Journaling in the Hindu perspective is a form of confession, sometimes called anahatha yoga, or the yoga of understanding. It is one aspect of scriptural requirements for penance, in which one seeks to resolve past karmas. Satguru Sivaya Subramuniyaswami, publisher of Hinduism Today, has discovered in ministering to his devotees that journaling is an effective way to deal with deep-seated emotional experiences which, if not resolved, would later manifest in unwanted karmic experiences, including disease. He named his particular method "Vasana Daha Tantra." Daha means "burning," tantra means "method" and vasana is a deep-seated subconscious trait or tendency that shapes one's attitudes and motivations.
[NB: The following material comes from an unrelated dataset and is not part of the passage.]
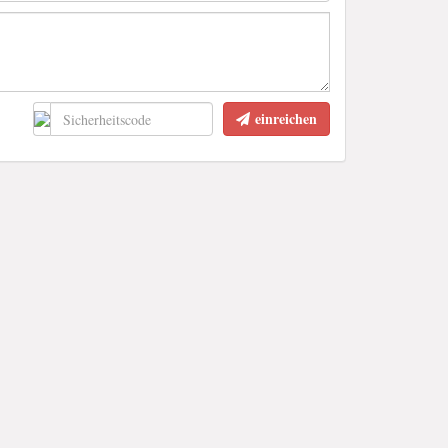
einreichen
"This is one of the best methods for resolving difficulties in life, of dissolving troublesome vasanas," says Gurudeva. "It's a practice of burning confessions, or even long letters to loved ones or acquaintances, describing pains, expressing confusions and registering long-felt hurts and grievances. Writing these problems down, and burning them in an ordinary fire, brings the problems from the subconscious into the external mind, releasing the suppressed emotion as the fire consumes the paper. It's a magical healing process."
Just as Lincoln advised Santol to write a strong letter, so does the Vasana Daha Tantra advise going into the subconscious and bringing up and re-experiencing all the emotions of a particular experience or relationship. Burning the journaling pages serves two purposes. First, there is guaranteed privacy. As no one will ever read them, one can be totally free in expressing oneself. Second, destroying the pages in a fire conveys a message to the subconscious mind that no matter how painful or difficult an experience is, once it is written on paper, it easily burns away and disappears. If the tantra is done right, the remembered emotion goes up in smoke, never to come back. The memory is not erased, by the emotion attached to it is dissipated. Just throwing the paper away doesn't work as well, say those who have tried it, nor does typing it on a computer and then trashing the file. It seems the physical action of destroying the paper is most effective.
For those really intent about overhauling their subconscious mind, there is the "Maha ['great'] Vasana Daha Tantra." It's a once-in-a-lifetime, global search-and-destroy mission for serious spiritual aspirants. They write down and burn everything of significance since the day they were born--ten pages for every year of their life. That is 350 pages for someone 35 years old. They write about good times, bad times, relationships with others, everything that comes to mind about a particular year. Events which occurred decades ago are seen to have had far more impact than previously realized. Incidents and relationships they believed they had "gotten over," they hadn't. They discovered things for which they felt great shame and remorse, and which they resolved never to repeat. Those who have completed this discipline report feeling like "new people."
Overall, journaling is a simple, do-it-yourself process. Prove it to yourself by writing down and burning a couple of big emotional issues. And save the money for that visit to the shrink for your next pilgrimage.